At KEM Hospital in Mumbai, under Dr. Praveena Shah and alongside teachers like Dr. Eddie P. Bharucha, Dr. Sunil Pandya, and Dr. Ranjit Nagpal, he trained in a department that took neurology seriously as both science and craft. In 1995, junior doctors across Maharashtra went on strike over stipends — ₹1,100 every six months, an amount that made survival contingent on outside support. Nalin became secretary of the Maharashtra Association of Resident Doctors and spent two months holding the position together. The Shiv Sena government relented. Stipends rose to ₹8,000 with annual increments. He had not thought of himself as an activist; the situation had made him one, and he had responded with the same steady persistence he had brought to everything since Sevagram.

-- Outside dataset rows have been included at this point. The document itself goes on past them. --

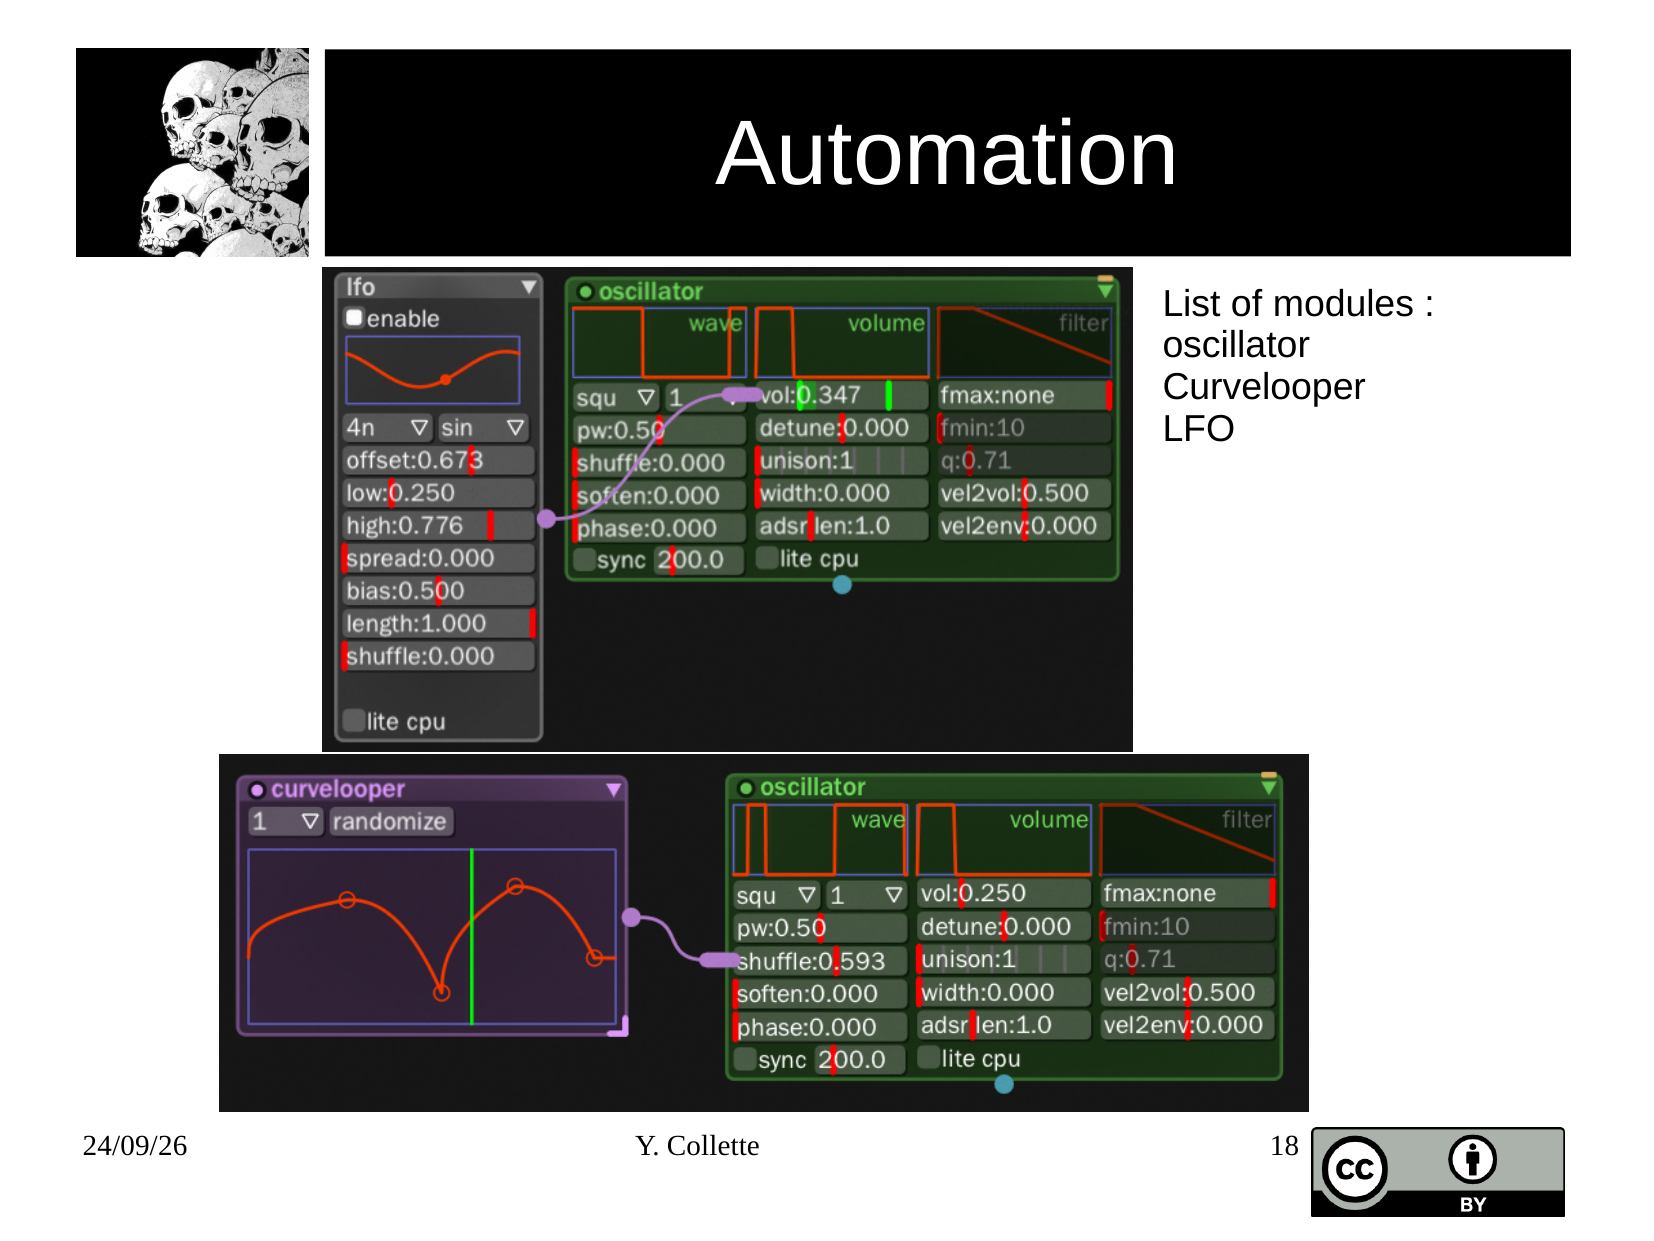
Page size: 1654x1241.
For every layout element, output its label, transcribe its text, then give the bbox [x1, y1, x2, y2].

picture [76, 48, 309, 257]
text_box List of modules : oscillator Curvelooper LFO [1147, 274, 1566, 458]
title Automation [324, 49, 1571, 257]
picture [219, 754, 1309, 1112]
picture [1311, 1127, 1565, 1217]
picture [322, 267, 1133, 752]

In Warangal, where he eventually settled, he founded the TNC Medical Foundation — named for his father, Tej Narayan Chaudhary — which became a centre serving children with autism, patients with neurological disabilities, and the broader community of those for whom specialised neurology would otherwise be inaccessible. Beyond medicine, he has accumulated degrees in Hindi, LLB, LLM, journalism, and economics, and is currently working toward a PhD in Law. Learning, he has said, has never stopped; it has been the one constant through everything else.
Dr. Nalin Chaudhary completed his MD in Medicine from MGIMS, Sevagram, and his DM in Neurology from KEM Hospital, Mumbai. He served as secretary of the Maharashtra Association of Resident Doctors during the 1995 stipend agitation. He founded TNC Medical Foundation in Warangal, focused on neurology and special needs care. He lives and practises in Warangal, Telangana.